#### PROBLEM
Lines before the one containing "penggerak pertumbuhan ekonomi d" are left out; that line and every line after it, through the end of the records, are to be reproduced exactly.

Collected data
▬▬▬▬▬▬▬▬▬▬
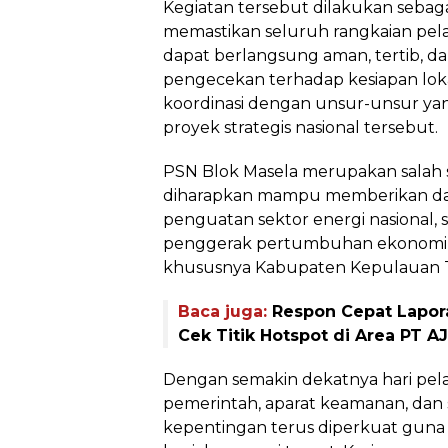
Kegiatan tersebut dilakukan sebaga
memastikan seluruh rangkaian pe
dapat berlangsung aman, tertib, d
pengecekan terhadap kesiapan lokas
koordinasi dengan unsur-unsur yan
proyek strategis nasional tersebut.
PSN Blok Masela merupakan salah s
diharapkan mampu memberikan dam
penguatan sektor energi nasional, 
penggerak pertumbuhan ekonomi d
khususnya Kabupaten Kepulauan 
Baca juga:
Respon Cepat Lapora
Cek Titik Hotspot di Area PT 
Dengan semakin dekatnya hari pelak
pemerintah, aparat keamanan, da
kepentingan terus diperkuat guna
▬▬▬▬▬▬▬▬▬▬
#### EXERCISE RESULT
penggerak pertumbuhan ekonomi d
khususnya Kabupaten Kepulauan 
Baca juga:
Respon Cepat Lapora
Cek Titik Hotspot di Area PT 
Dengan semakin dekatnya hari pelak
pemerintah, aparat keamanan, da
kepentingan terus diperkuat guna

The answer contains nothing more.